WHAT TO PRODUCE: The required result is every line of the records that includes "close".

SOURCE RECORDS:
_____
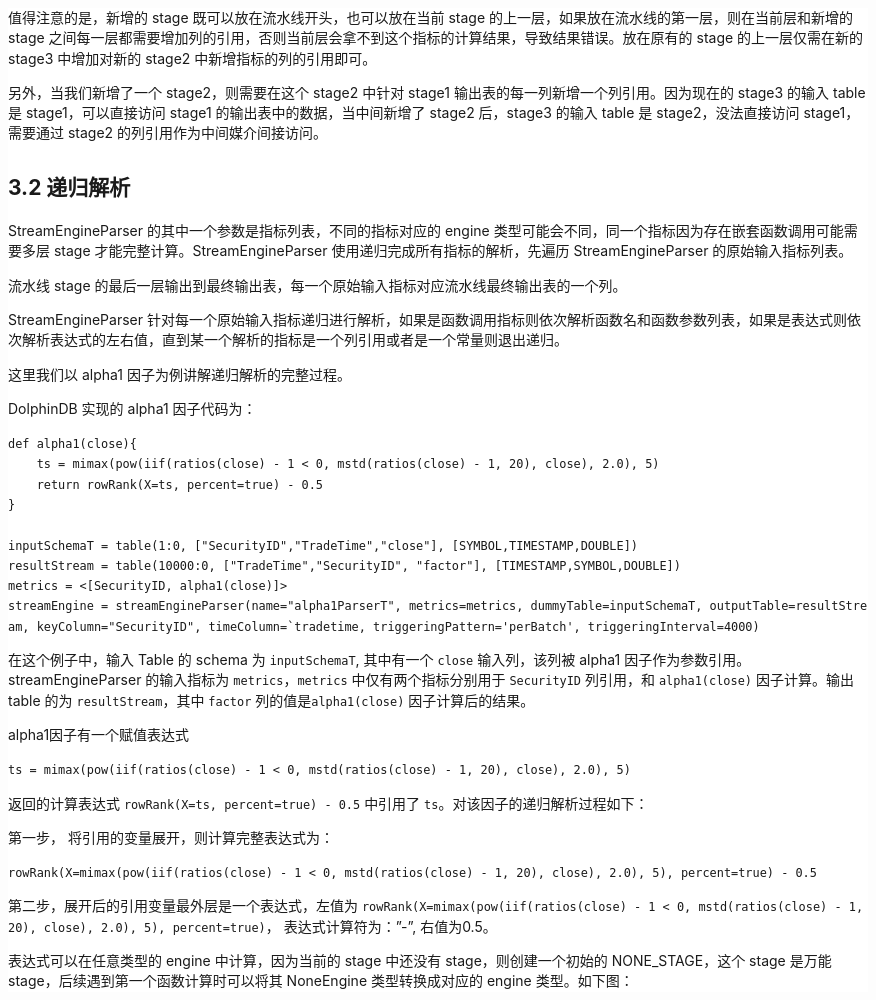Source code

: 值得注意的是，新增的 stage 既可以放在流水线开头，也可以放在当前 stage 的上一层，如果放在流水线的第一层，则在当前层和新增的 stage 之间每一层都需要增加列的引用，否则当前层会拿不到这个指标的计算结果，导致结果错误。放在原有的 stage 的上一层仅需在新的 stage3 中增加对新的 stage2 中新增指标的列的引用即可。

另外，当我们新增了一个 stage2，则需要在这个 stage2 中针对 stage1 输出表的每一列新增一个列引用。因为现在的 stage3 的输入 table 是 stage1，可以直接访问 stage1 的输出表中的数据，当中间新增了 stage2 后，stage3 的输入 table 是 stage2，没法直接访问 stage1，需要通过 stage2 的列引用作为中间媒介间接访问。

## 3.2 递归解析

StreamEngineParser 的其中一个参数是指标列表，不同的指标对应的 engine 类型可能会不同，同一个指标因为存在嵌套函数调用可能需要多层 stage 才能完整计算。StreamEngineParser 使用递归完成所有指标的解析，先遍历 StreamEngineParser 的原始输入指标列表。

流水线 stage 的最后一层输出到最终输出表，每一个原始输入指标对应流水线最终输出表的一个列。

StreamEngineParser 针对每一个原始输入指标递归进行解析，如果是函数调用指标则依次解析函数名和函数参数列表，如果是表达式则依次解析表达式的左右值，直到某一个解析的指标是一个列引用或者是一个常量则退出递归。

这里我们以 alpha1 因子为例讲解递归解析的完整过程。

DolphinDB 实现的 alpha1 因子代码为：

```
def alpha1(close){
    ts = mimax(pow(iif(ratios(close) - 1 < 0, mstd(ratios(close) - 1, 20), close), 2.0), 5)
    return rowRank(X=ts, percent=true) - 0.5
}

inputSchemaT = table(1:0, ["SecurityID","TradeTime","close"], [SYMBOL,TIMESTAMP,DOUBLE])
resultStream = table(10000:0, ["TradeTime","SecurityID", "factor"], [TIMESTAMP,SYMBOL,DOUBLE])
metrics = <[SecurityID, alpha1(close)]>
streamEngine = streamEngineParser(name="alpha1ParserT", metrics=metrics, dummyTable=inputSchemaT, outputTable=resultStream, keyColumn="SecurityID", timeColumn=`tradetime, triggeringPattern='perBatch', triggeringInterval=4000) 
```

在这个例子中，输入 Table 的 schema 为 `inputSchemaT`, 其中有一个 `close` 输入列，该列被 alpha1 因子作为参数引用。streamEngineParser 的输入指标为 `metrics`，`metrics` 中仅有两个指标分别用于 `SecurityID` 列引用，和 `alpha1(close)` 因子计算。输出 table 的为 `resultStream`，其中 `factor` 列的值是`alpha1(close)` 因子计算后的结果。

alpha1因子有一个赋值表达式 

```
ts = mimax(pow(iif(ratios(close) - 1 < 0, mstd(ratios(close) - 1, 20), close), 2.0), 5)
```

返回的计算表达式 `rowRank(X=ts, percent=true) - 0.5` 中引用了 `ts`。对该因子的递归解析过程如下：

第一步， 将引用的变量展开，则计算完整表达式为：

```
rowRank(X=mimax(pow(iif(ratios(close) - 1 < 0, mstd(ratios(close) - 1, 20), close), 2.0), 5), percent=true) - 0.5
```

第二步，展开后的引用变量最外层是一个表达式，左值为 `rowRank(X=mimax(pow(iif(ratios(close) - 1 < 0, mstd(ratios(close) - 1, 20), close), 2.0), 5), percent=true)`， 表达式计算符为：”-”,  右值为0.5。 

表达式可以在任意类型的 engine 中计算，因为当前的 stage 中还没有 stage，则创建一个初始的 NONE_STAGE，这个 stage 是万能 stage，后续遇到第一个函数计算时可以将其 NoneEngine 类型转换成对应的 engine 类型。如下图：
_____
RESPONSE TO THE EXERCISE:
def alpha1(close){
    ts = mimax(pow(iif(ratios(close) - 1 < 0, mstd(ratios(close) - 1, 20), close), 2.0), 5)
inputSchemaT = table(1:0, ["SecurityID","TradeTime","close"], [SYMBOL,TIMESTAMP,DOUBLE])
metrics = <[SecurityID, alpha1(close)]>
在这个例子中，输入 Table 的 schema 为 `inputSchemaT`, 其中有一个 `close` 输入列，该列被 alpha1 因子作为参数引用。streamEngineParser 的输入指标为 `metrics`，`metrics` 中仅有两个指标分别用于 `SecurityID` 列引用，和 `alpha1(close)` 因子计算。输出 table 的为 `resultStream`，其中 `factor` 列的值是`alpha1(close)` 因子计算后的结果。
ts = mimax(pow(iif(ratios(close) - 1 < 0, mstd(ratios(close) - 1, 20), close), 2.0), 5)
rowRank(X=mimax(pow(iif(ratios(close) - 1 < 0, mstd(ratios(close) - 1, 20), close), 2.0), 5), percent=true) - 0.5
第二步，展开后的引用变量最外层是一个表达式，左值为 `rowRank(X=mimax(pow(iif(ratios(close) - 1 < 0, mstd(ratios(close) - 1, 20), close), 2.0), 5), percent=true)`， 表达式计算符为：”-”,  右值为0.5。 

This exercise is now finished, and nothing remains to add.